▶ **Problem**: Transcribe the entries below verbatim, from the line containing "Put a 3D box" through the line containing "Reply in this", inclusive.

▶ **Given data**:

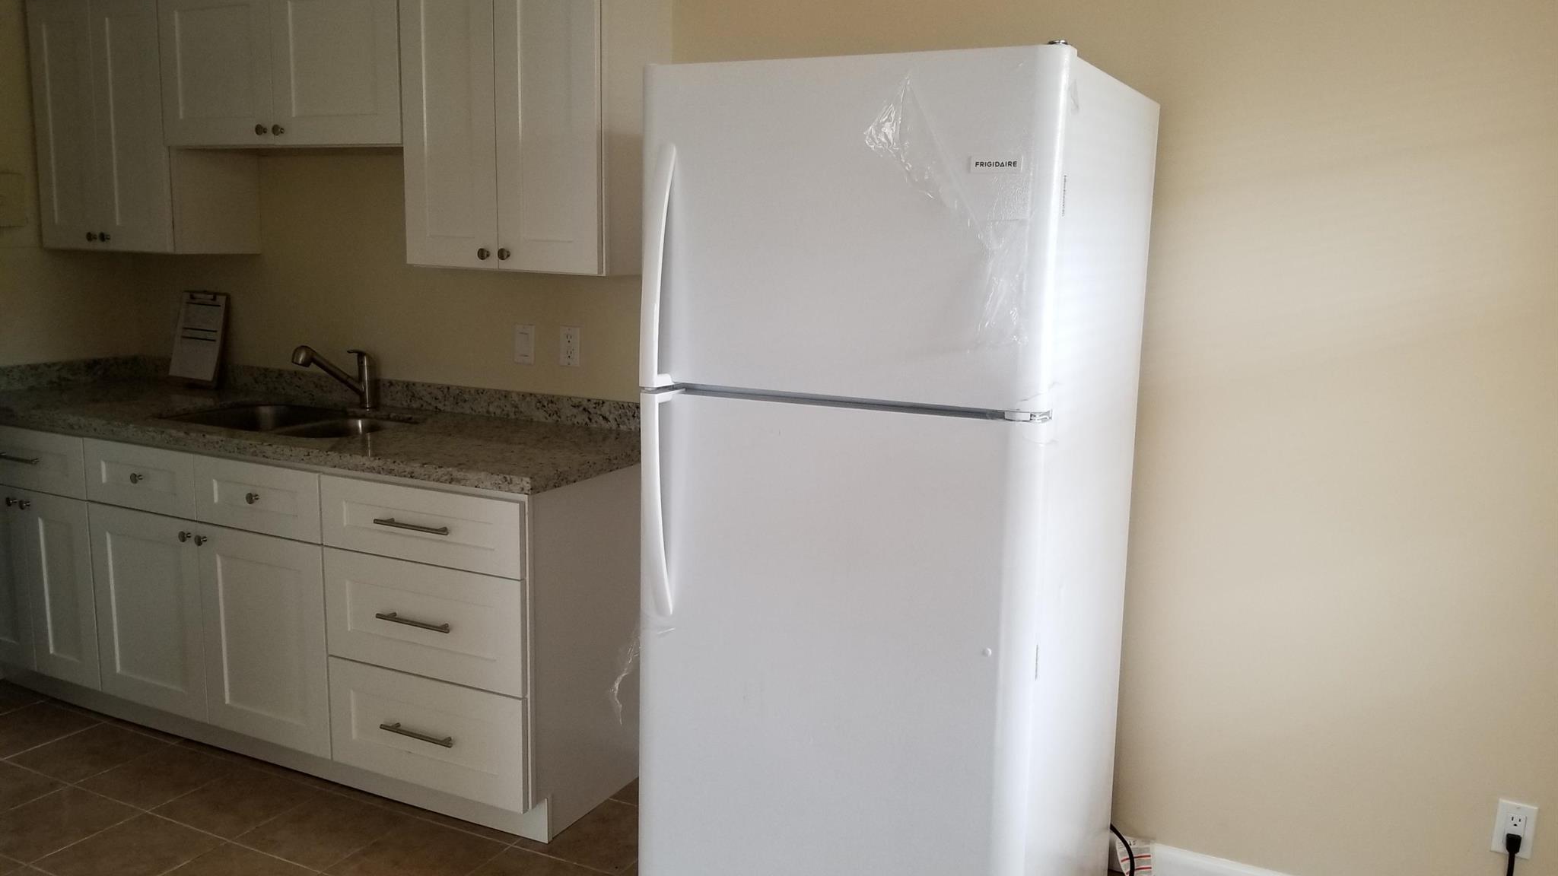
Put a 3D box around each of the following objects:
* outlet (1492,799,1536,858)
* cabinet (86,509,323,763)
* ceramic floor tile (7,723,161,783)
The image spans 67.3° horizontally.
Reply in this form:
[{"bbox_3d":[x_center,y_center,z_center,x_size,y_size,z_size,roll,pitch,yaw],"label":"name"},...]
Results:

...

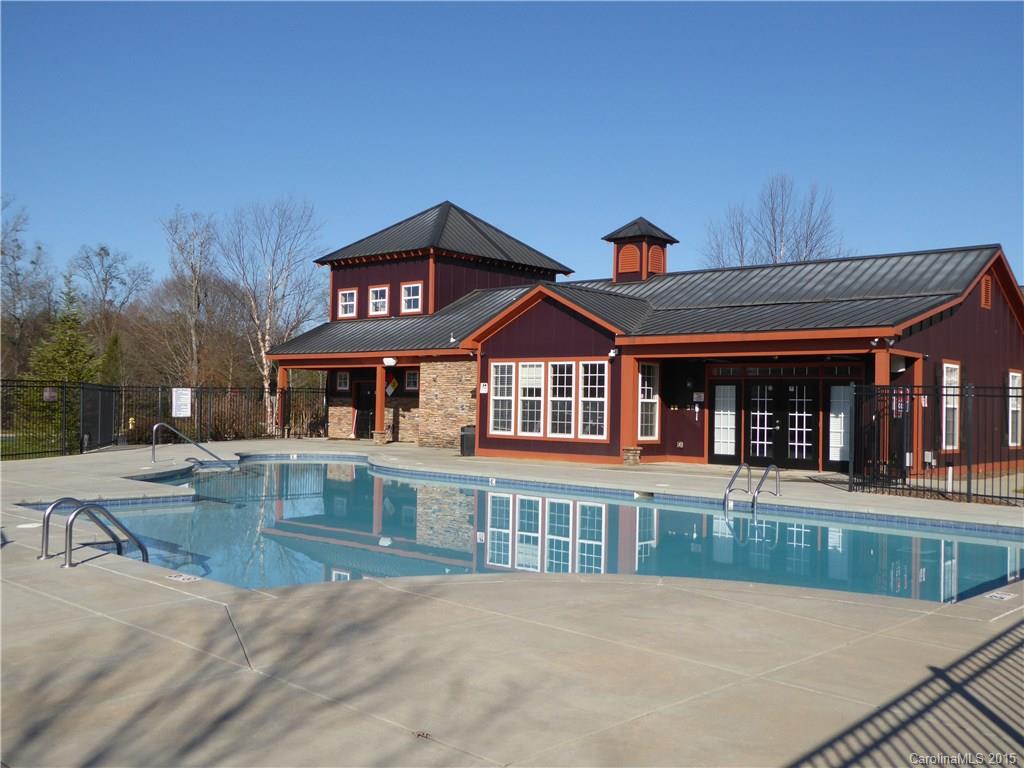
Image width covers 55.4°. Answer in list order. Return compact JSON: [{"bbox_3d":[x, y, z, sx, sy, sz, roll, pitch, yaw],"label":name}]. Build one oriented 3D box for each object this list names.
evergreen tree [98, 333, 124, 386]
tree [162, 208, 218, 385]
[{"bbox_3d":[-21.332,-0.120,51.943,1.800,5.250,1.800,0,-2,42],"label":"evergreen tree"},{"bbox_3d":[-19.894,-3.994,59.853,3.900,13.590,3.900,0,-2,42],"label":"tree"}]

▶ **Output of the exercise**:
Put a 3D box around each of the following objects:
* outlet (1492,799,1536,858)
* cabinet (86,509,323,763)
* ceramic floor tile (7,723,161,783)
The image spans 67.3° horizontally.
Reply in this form:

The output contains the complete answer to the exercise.